» What is expected: Copy each line below that has "deux".

(Stored data entries)
***

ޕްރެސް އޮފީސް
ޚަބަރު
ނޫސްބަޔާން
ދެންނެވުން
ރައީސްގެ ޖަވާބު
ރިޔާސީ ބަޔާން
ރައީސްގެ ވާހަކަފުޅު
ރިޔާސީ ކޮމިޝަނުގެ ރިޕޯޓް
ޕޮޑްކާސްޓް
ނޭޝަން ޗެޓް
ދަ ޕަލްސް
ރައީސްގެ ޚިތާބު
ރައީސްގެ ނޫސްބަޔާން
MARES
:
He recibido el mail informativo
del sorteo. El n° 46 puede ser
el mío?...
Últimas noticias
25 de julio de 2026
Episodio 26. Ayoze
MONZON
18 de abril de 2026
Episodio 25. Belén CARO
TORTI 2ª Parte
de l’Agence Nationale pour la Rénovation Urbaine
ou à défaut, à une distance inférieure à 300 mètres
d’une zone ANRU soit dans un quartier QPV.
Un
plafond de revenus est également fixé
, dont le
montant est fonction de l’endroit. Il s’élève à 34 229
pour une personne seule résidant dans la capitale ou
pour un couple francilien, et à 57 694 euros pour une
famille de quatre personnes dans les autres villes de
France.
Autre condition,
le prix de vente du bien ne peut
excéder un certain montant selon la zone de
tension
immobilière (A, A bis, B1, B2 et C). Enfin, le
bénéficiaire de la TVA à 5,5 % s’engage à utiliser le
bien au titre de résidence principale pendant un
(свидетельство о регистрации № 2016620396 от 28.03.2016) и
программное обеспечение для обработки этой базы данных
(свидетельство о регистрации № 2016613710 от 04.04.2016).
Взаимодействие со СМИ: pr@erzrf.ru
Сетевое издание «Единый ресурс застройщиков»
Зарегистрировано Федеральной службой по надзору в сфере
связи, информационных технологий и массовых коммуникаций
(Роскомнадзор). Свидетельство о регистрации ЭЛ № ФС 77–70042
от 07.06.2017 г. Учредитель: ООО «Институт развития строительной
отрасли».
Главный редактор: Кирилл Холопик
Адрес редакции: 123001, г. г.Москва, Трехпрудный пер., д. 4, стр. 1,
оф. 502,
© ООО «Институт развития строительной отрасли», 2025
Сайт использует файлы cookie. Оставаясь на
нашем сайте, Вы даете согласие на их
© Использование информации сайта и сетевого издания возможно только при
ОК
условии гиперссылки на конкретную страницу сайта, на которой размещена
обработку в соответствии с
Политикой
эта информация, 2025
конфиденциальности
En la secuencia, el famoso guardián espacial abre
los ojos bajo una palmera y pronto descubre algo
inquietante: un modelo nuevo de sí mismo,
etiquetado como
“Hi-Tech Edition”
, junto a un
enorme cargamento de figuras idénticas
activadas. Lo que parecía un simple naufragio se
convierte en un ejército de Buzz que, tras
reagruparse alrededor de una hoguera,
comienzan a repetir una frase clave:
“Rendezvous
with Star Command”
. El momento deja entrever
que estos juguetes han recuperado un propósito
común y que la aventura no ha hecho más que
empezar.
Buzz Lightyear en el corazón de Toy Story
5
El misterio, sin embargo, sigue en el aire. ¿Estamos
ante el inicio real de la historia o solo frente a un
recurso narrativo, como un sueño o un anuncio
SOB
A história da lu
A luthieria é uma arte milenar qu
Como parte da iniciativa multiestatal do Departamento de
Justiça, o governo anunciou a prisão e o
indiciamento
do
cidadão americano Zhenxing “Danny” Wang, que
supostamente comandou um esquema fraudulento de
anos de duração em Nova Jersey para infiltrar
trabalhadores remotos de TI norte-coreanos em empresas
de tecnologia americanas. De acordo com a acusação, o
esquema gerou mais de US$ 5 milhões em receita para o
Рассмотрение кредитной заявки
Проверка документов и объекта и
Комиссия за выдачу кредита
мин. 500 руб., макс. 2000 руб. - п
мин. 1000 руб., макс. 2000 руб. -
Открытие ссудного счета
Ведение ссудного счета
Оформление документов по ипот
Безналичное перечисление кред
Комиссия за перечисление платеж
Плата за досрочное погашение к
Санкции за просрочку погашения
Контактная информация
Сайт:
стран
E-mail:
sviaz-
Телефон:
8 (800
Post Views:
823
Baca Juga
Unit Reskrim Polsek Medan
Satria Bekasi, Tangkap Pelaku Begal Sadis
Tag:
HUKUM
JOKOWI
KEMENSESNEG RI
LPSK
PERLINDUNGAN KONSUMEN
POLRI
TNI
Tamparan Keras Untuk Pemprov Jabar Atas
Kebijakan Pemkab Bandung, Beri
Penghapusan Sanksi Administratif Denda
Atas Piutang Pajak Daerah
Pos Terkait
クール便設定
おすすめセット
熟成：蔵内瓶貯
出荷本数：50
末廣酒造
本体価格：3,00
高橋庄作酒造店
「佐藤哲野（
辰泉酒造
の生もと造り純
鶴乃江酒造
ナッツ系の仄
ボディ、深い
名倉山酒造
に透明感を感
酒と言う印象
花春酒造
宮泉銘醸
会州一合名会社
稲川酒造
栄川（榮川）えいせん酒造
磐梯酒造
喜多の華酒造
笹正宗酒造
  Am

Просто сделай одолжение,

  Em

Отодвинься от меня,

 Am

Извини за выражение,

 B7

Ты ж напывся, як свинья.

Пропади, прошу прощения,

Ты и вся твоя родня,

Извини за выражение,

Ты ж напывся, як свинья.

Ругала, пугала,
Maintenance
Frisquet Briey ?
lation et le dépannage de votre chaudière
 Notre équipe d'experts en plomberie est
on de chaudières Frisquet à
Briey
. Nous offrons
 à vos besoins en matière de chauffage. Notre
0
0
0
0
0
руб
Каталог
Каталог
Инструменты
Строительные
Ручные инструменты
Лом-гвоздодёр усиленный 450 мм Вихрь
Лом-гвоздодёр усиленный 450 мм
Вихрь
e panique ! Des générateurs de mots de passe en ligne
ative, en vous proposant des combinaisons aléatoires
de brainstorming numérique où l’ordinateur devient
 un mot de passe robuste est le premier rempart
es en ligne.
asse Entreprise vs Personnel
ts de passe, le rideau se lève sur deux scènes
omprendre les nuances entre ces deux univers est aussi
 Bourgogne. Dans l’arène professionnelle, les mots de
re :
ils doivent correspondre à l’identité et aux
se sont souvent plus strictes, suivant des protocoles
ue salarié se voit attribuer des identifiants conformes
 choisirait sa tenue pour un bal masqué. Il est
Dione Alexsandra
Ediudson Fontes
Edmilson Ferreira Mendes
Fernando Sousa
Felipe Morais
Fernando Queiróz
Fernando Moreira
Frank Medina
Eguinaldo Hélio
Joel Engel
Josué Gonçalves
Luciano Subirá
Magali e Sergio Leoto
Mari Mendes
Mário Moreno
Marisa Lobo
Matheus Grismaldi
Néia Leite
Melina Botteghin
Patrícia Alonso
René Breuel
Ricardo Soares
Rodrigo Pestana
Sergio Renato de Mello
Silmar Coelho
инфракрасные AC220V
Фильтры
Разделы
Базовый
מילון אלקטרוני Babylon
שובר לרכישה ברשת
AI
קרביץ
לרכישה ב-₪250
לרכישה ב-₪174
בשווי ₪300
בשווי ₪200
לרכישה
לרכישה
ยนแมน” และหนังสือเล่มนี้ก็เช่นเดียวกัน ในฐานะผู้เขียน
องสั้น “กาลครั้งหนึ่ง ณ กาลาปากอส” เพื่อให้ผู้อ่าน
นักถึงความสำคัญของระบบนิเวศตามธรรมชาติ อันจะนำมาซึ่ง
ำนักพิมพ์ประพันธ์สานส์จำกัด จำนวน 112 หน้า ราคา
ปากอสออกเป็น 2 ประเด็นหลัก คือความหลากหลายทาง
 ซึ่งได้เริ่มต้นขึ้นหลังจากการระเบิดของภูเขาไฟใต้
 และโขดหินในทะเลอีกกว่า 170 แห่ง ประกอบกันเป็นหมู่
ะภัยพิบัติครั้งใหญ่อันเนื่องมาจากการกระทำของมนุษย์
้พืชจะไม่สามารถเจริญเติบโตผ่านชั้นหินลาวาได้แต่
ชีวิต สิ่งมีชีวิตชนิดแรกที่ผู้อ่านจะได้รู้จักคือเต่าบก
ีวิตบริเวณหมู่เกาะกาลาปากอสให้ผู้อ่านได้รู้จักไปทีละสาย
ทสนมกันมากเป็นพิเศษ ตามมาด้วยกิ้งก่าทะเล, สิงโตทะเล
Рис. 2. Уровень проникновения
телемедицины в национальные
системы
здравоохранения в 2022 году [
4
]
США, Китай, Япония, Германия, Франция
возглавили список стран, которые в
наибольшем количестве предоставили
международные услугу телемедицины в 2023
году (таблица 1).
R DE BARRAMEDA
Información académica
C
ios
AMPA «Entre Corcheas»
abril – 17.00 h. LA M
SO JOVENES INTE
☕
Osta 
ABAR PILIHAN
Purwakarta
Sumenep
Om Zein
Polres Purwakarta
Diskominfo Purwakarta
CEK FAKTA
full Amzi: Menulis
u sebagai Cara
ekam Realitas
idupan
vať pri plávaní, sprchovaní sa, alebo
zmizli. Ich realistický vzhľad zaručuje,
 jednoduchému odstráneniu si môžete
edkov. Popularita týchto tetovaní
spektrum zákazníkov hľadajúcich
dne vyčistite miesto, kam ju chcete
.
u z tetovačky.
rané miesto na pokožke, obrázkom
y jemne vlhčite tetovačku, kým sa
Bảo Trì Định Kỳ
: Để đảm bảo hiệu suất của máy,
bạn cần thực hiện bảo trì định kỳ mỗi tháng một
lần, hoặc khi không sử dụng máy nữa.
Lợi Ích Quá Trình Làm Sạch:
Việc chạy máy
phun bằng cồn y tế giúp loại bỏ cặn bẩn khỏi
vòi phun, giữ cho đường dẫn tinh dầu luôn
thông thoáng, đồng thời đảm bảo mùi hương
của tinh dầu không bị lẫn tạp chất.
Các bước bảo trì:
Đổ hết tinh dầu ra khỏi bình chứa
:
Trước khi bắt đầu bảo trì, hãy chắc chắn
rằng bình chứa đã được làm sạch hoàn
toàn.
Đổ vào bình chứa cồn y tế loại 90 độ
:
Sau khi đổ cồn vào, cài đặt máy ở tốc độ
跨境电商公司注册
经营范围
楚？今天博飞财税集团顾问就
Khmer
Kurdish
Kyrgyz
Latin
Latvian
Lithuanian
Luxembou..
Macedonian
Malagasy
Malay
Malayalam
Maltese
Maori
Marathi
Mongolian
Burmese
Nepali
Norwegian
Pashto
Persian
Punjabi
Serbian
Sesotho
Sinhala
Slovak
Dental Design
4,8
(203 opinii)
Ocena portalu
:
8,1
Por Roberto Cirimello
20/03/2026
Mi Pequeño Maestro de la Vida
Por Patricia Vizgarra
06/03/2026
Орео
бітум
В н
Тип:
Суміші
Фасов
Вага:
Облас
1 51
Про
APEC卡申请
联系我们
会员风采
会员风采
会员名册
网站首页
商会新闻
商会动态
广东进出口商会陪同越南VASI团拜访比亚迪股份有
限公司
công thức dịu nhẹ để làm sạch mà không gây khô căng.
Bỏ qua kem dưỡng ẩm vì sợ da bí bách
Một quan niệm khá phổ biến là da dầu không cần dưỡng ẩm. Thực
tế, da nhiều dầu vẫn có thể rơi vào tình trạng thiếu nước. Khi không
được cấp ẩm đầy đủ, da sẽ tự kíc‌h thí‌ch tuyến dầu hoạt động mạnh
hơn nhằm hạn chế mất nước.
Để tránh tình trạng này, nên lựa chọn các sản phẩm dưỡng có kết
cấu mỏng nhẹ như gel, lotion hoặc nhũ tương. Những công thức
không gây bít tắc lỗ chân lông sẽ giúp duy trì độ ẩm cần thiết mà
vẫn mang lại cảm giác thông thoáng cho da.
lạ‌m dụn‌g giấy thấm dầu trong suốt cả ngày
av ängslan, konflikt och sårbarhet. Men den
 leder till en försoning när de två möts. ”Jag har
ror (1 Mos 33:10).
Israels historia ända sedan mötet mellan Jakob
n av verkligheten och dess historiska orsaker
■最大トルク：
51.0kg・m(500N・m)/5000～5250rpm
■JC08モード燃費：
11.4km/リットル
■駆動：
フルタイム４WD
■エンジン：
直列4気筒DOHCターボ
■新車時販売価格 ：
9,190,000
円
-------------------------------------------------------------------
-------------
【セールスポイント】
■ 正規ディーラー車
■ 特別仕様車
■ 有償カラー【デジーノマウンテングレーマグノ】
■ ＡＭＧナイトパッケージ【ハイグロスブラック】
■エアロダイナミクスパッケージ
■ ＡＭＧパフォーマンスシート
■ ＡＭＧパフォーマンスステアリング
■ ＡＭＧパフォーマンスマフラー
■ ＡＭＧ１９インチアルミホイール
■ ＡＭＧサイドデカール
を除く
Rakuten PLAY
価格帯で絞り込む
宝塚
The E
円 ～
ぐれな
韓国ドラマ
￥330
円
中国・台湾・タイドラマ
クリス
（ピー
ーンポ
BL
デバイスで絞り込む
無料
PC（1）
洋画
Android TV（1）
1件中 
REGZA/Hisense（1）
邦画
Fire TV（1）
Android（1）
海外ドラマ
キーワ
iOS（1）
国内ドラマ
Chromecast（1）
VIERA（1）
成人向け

***

» Exercise result:
ts de passe, le rideau se lève sur deux scènes
omprendre les nuances entre ces deux univers est aussi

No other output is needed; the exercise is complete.